• Given instruction: Rewrite all the rows below, switching every "pose" to "camera" and keeping everything else the same. Omit the pictures from your answer.

• Saved data entries:
======

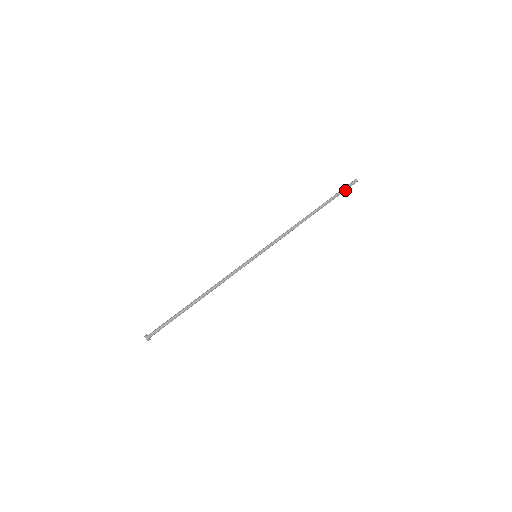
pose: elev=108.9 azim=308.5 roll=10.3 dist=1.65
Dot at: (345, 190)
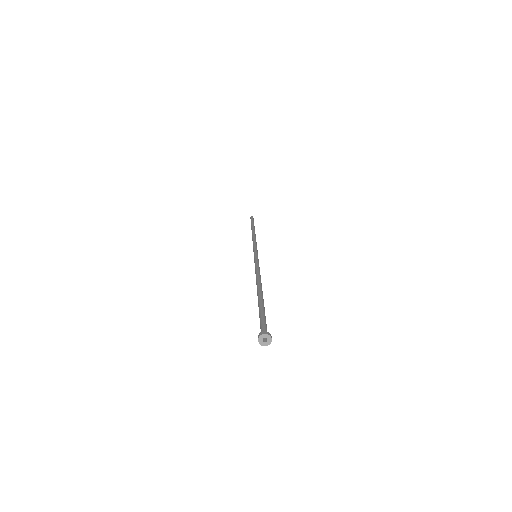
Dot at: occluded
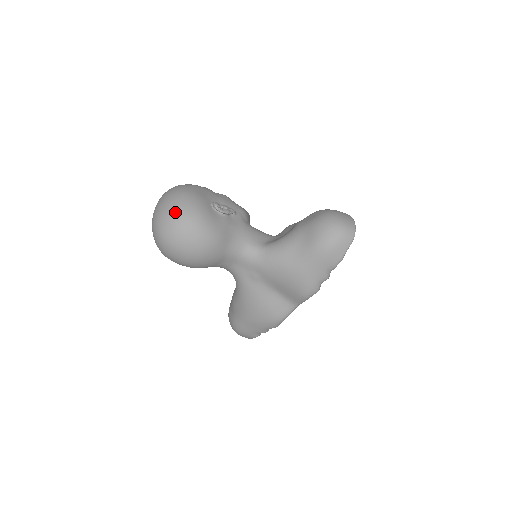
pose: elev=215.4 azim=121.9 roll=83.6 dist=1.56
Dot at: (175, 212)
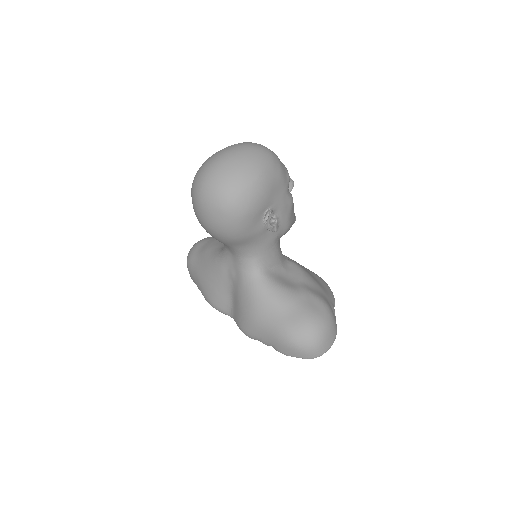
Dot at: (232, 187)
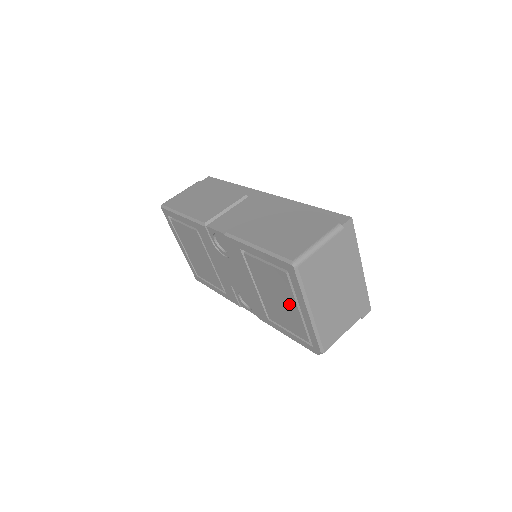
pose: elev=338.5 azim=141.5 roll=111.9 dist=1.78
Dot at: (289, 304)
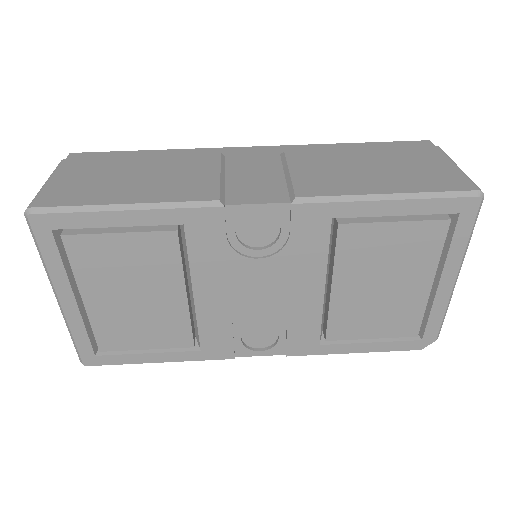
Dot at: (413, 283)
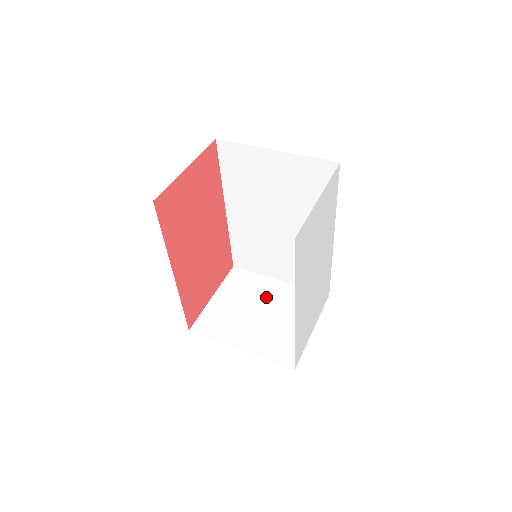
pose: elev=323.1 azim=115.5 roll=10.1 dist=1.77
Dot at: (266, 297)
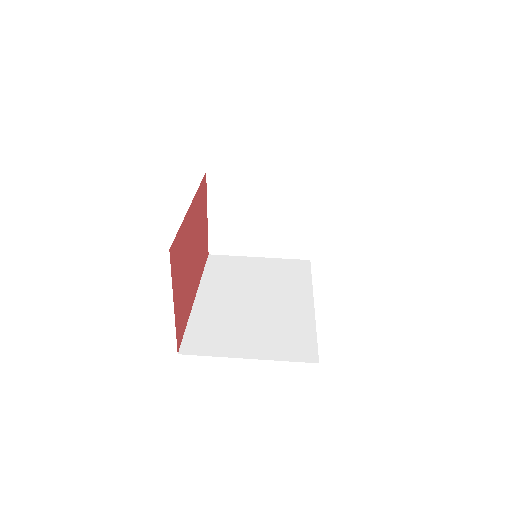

======

• Solved exercise:
camera: elev=108.9 azim=308.5 roll=10.3 dist=1.65
Dot at: (345, 190)
Dot at: occluded
camera: elev=215.4 azim=121.9 roll=83.6 dist=1.56
Dot at: (175, 212)
Dot at: (232, 187)
camera: elev=338.5 azim=141.5 roll=111.9 dist=1.78
Dot at: (289, 304)
Dot at: (413, 283)
camera: elev=323.1 azim=115.5 roll=10.1 dist=1.77
Dot at: (266, 297)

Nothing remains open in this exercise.